Lee Drickamer received a PhD in zoology from Michigan State University and is currently teaching at Northern Arizona University. His research interests include population biology, behavioral ecology of rodents, reproductive traits in field mice, comparative mating behavior of stink bugs, and dominance in domestic swine. Lee has been very active in the Animal Behavior Society and the American Society of Zoologists. He also is a member of the American Society of Mammalogists, American Society of Primatologists, British Ecological Society, Ecological Society of America, Illinois Academy of Science, International Society for Behavioral Ecology, Society of American Naturalists, and Wilson Ornithological Society. Lee is lead author of Drickamer et al: Animal Behavior, 4e, also published by WCB/McGraw-Hill.

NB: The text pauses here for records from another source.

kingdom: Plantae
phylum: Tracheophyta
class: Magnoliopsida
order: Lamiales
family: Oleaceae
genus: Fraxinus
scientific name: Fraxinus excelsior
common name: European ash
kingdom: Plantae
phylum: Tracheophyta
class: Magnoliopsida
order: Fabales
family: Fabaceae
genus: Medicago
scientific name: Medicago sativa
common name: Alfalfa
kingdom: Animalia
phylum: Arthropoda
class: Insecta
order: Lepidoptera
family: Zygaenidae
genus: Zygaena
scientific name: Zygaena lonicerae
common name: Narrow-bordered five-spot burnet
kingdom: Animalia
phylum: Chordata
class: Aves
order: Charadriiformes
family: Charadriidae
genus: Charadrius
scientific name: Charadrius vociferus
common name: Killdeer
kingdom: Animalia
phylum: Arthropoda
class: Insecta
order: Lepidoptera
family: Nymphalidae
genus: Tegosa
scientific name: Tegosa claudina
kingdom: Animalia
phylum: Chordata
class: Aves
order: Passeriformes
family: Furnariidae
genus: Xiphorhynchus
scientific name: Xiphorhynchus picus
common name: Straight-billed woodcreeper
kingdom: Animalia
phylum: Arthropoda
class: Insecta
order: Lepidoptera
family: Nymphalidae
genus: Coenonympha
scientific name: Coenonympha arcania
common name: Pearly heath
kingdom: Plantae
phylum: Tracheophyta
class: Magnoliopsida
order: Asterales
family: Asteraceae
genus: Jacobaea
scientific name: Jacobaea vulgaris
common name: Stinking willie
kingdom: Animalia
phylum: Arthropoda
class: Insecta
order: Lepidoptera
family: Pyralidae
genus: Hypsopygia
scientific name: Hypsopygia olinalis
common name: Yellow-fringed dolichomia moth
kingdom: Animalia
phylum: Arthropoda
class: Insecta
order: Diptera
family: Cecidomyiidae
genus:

Stephen H. Vessey is Professor Emeritus of Biological Sciences at Bowling Green State University. His research interests include the behavioral ecology of mammals, especially primates and rodents. He has been studying a population of white-footed mice in northwestern Ohio for more than 25 years. He is a formed associate editor of the Journal of Mammalogy and is a Fellow of the Animal Behavior Society. He has taught mammalogy and animal behavior at Bowling Green for 28 years, and is co-author of Animal Behavior, 4/e with Lee Drickamer.